On a superficial level St. John Baptist de Rossi’s life was uneventful. A simple priest, for forty years he worked in the capacity of an assistant pastor in Rome. On a spiritual level, however, he touched thousands of needy people—the sick, the homeless, prostitutes, transient cattle drivers who came to market in Rome, and other rough sorts. By day he devoted himself to the sick poor in Rome’s hospitals. By night he ministered to street people at a refuge.
Caregivers can look to John Baptist as a model. Before he would speak to a dying person about salvation, he did all he could to relieve their suffering. No service for the sick, no matter how repugnant, repulsed him. And his selflessness won people’s hearts.
Once, for example, a young man dying of syphilis rebuffed de Rossi’s attention until the priest emptied his bedpan. Touched by John Baptist’s humble care, the fellow finally listened to him and made a good confession before he died. Other priests and penitents were amazed by John Baptist’s persuasiveness in the confessional. With a few gentle words he turned people’s lives. Once a young man came to him who was sexually entangled with a woman who kept coming to his house under the pretense of washing and mending his clothes. A brief conversation with John Baptist broke the youth’s addiction. As a sign of his cure, the next day he brought the priest a pile of his clothes he had taken from the woman.

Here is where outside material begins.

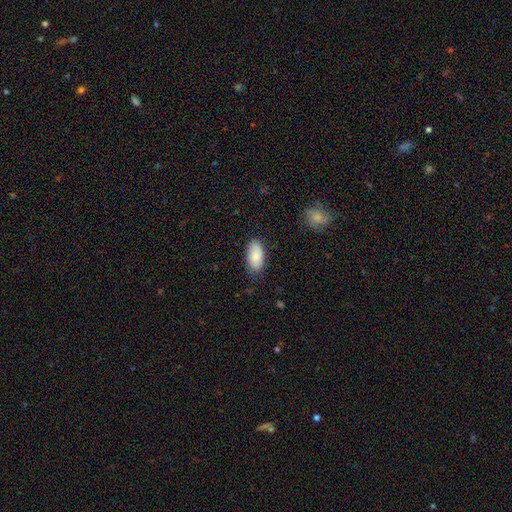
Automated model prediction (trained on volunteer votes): smooth 87%, featured or disk 6%, star or artifact 6%. Down the decision tree: how rounded — in between (94%); merging — none (82%).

John Baptist exhorted others to follow his example in caring for souls. Here is an excerpt from one of his sermons to his fellow priests:
Ignorance is the leprosy of the soul. How many such lepers exist in the church here in Rome, where many people don’t even know what’s necessary for their salvation? It must be our business to try to cure this disease. The souls of our neighbors are in our hands, and yet how many are lost through our fault? The sick die without being properly prepared because we have not given time or care enough to each particular case. Yet with a little more patience, a little more perseverance, a little more love, we could have led these poor souls to heaven.
Many of us shrink from going to the hospitals from fear of infection or from the sights and smells that await us there. Courage! We are not in the world to follow our own will and pleasure, but to imitate the Lord.
John Baptist de Rossi, himself worn out by his unselfish service, suffered a stroke in 1763 and died a year later. “The poor come to church tired and distracted by their daily troubles. If you preach a long sermon they can’t follow you. Give them one idea that they can take home, not half a dozen, or one will drive out the other, and they will remember none.”